Thanks both! I definitely had the idea that Paul had mentioned something similar somewhere but hadn't made it a top-level concept. I think there's similar echos in how Eliezer talked about seed AI in the early Friendly AI work.

Planned summary for the Alignment Newsletter:

This post distinguishes between three kinds of “alignment”:
1. Not building an AI system at all,
2. Building Friendly AI that will remain perfectly aligned for all time and capability levels,
3. _Bootstrapped alignment_, in which we build AI systems that may not be perfectly aligned but are at least aligned enough that we can use them to build perfectly aligned systems.

The post argues that optimization-based approaches can’t lead to perfect alignment, because there will always eventually be Goodhart effects.

Looks good to me! Thanks for planning to include this in the AN!

I'm still holding out hope for jumping straight to FAI :P Honestly I'd probably feel safer switching on a "big human" than a general CIRL agent that models humans as Boltzmann-rational.
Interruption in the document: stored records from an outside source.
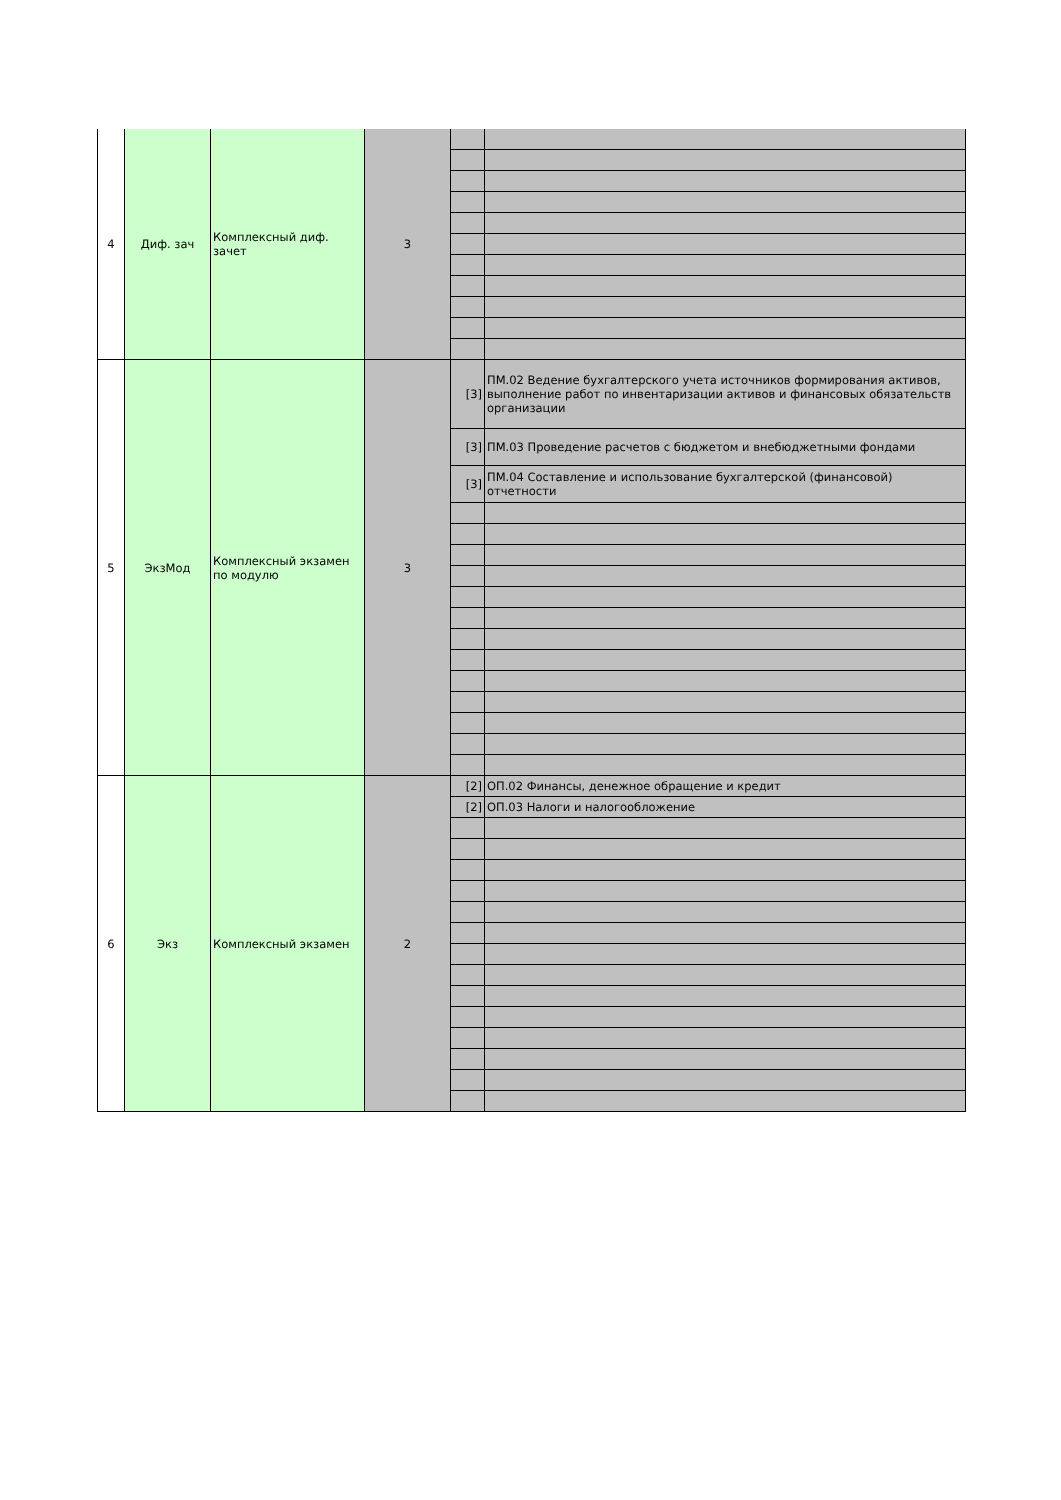| 4 | Диф. зач | Комплексный диф. зачет | 3 | | |
| 5 | ЭкзМод | Комплексный экзамен по модулю | 3 | [3] | ПМ.02 Ведение бухгалтерского учета источников формирования активов, выполнение работ по инвентаризации активов и финансовых обязательств организации |
| | | | | [3] | ПМ.03 Проведение расчетов с бюджетом и внебюджетными фондами |
| | | | | [3] | ПМ.04 Составление и использование бухгалтерской (финансовой) отчетности |
| 6 | Экз | Комплексный экзамен | 2 | [2] | ОП.02 Финансы, денежное обращение и кредит |
| | | | | [2] | ОП.03 Налоги и налогообложение |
Though on the other hand, does modern ML research already count as trying to use UFAI to learn how to build FAI?

Seems like it probably does, but only incidentally.

I instead tend to view ML research as the background over which alignment work is now progressing. That is, we're in a race against capabilities research that we have little power to stop, so our best bets are either that it turns out capabilities are about to hit the upper inflection point of an S-curve, buying us some time, or that the capabilities can be safely turned to helping us solve alignment.

I do think there's something interesting about a direction not considered in this post related to intelligence enhancement of humans and human emulations (ems) as a means to working on alignment, but I think realistically current projections of AI capability timelines suggest they're unlikely to have much opportunity for impact.